» **Listed entries**
▼
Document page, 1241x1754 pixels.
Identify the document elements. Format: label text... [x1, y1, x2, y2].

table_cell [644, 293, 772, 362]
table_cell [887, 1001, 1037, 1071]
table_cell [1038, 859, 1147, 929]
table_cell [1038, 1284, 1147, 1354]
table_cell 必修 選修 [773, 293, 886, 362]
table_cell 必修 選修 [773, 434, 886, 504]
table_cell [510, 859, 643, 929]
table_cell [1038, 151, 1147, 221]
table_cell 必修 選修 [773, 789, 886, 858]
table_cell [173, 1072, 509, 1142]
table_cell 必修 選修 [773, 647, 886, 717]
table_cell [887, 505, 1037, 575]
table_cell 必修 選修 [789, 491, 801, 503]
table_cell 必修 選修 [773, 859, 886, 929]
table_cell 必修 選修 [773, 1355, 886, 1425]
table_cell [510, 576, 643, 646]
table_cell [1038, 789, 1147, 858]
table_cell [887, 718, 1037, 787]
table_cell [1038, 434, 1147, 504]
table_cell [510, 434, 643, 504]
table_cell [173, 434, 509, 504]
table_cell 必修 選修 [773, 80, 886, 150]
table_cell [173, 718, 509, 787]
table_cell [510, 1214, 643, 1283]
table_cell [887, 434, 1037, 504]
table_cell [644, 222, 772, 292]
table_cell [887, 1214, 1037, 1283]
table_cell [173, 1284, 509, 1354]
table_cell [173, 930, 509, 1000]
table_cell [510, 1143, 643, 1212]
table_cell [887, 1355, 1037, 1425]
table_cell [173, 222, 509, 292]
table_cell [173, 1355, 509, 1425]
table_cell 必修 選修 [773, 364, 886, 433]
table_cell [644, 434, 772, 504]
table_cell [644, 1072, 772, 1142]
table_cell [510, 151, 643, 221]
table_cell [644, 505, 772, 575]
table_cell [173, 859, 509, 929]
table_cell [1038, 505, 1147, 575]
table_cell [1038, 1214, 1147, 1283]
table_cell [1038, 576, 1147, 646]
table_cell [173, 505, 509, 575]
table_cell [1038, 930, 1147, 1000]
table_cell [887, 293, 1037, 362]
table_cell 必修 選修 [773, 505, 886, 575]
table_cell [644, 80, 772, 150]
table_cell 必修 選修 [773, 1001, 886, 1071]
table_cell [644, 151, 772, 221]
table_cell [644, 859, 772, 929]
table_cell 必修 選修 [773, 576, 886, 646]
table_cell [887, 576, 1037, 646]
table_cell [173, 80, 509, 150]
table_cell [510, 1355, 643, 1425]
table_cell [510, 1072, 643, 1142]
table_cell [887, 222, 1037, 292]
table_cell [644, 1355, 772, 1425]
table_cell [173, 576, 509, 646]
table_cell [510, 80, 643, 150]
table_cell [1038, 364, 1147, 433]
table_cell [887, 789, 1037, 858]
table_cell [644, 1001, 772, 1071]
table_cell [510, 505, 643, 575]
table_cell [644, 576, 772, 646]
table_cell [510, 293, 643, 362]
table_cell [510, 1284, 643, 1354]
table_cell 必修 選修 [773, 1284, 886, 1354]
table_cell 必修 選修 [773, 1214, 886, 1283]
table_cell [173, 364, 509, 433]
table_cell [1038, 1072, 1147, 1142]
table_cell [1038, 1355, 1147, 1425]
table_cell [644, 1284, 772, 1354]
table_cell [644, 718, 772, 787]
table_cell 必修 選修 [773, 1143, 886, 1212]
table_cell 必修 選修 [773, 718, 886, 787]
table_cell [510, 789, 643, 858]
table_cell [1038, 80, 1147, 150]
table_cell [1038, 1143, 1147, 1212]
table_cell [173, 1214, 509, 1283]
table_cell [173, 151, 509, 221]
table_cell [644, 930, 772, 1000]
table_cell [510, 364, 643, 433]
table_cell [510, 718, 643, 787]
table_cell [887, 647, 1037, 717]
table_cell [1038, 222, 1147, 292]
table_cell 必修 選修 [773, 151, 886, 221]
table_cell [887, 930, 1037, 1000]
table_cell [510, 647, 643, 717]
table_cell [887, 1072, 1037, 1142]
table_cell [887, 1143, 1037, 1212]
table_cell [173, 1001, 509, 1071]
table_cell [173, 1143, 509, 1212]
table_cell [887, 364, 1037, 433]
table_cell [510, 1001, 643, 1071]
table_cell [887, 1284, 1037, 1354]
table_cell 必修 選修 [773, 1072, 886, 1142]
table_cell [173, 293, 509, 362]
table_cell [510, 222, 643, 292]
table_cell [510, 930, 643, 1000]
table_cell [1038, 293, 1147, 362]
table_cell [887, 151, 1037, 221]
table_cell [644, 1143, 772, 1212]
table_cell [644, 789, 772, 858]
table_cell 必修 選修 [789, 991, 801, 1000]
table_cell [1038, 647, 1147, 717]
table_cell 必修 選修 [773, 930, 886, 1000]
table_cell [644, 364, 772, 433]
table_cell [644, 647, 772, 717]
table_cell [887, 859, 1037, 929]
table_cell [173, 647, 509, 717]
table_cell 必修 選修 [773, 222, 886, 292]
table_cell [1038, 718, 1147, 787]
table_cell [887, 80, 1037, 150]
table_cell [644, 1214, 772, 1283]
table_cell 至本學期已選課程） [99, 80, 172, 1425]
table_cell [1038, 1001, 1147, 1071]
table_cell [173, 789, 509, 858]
▲
▼
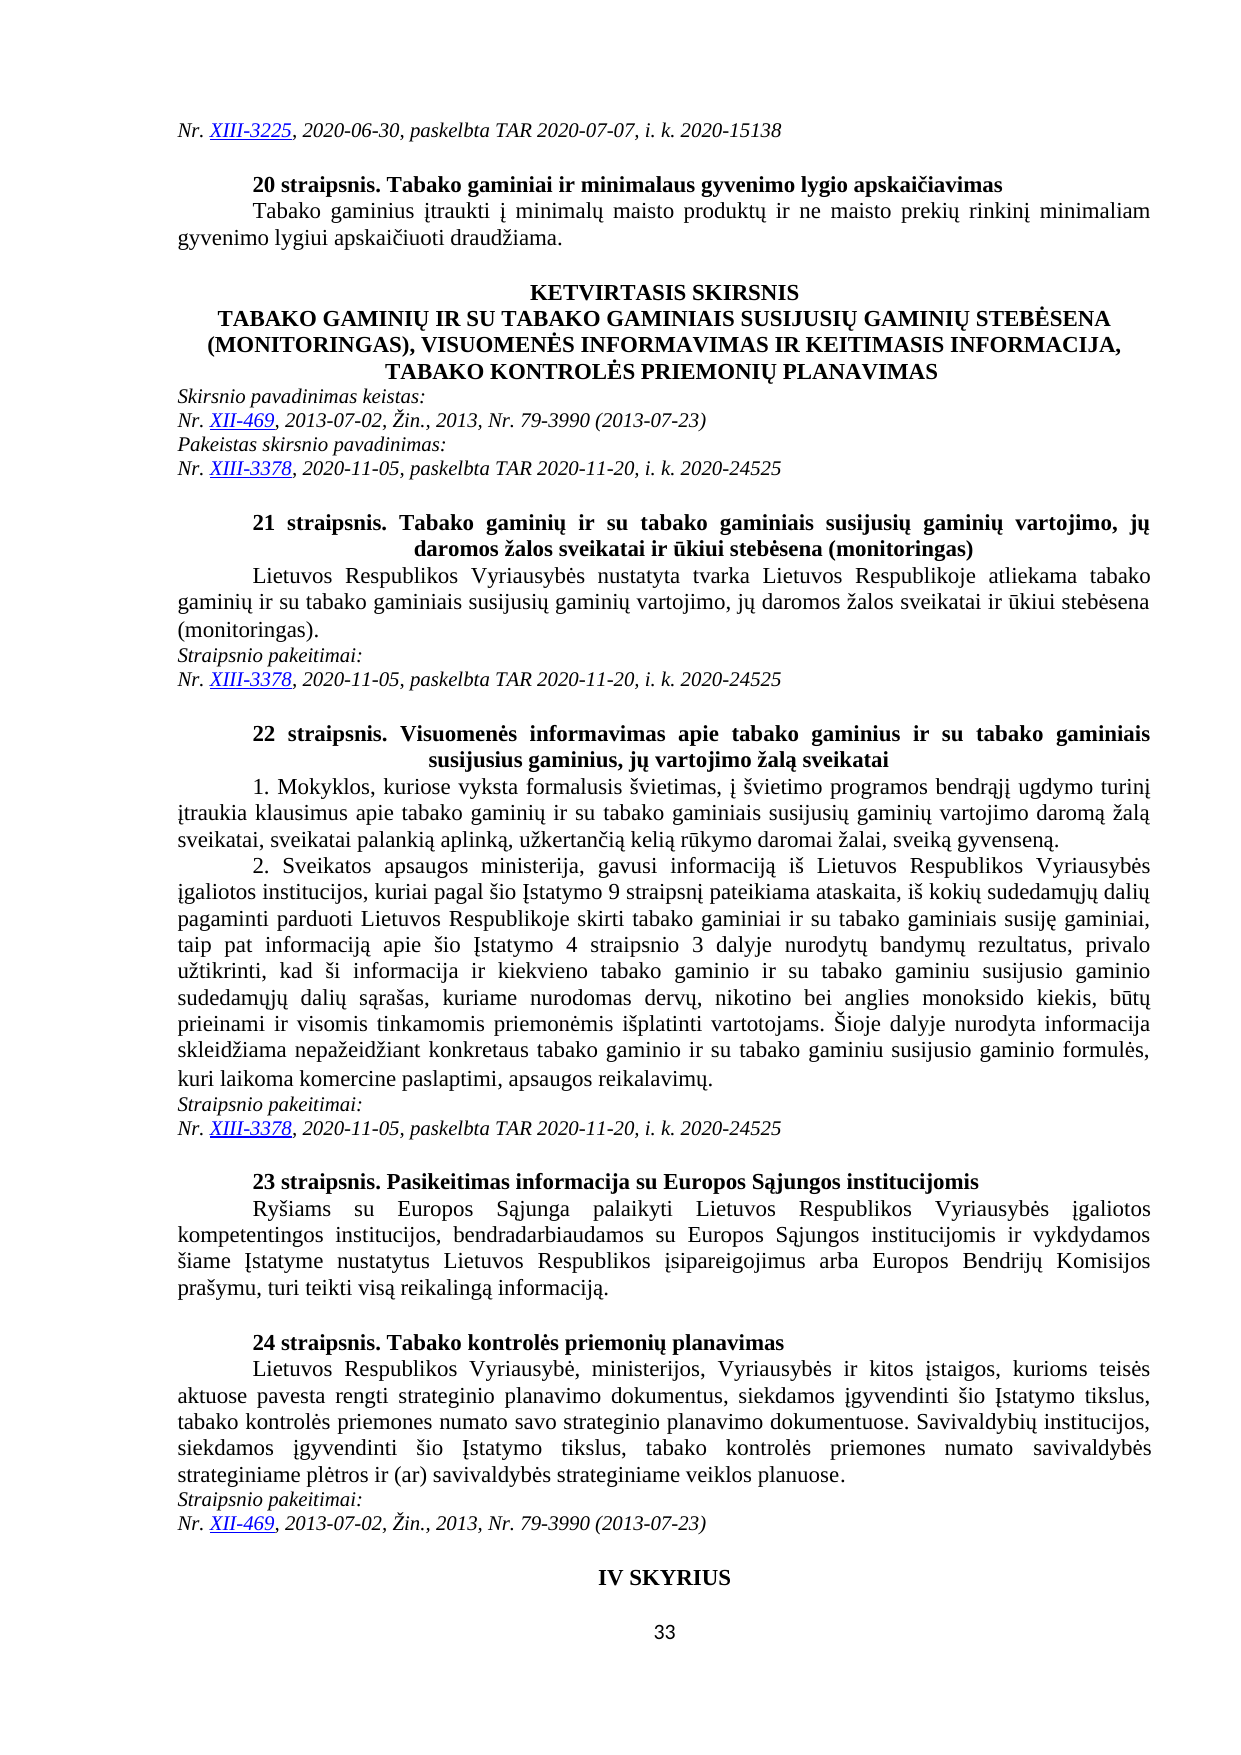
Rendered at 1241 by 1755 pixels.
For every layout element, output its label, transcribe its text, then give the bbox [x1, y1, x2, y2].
▲
» **What the task asks**
Return the stretch from the line containing "Rendered at 1241 by 1755 pixels." through the line containing "For every layout", copied exactly as it appears in the records.

» **The solution**
Rendered at 1241 by 1755 pixels.
For every layout element, output its label, transcribe its text, then give the bbox [x1, y1, x2, y2].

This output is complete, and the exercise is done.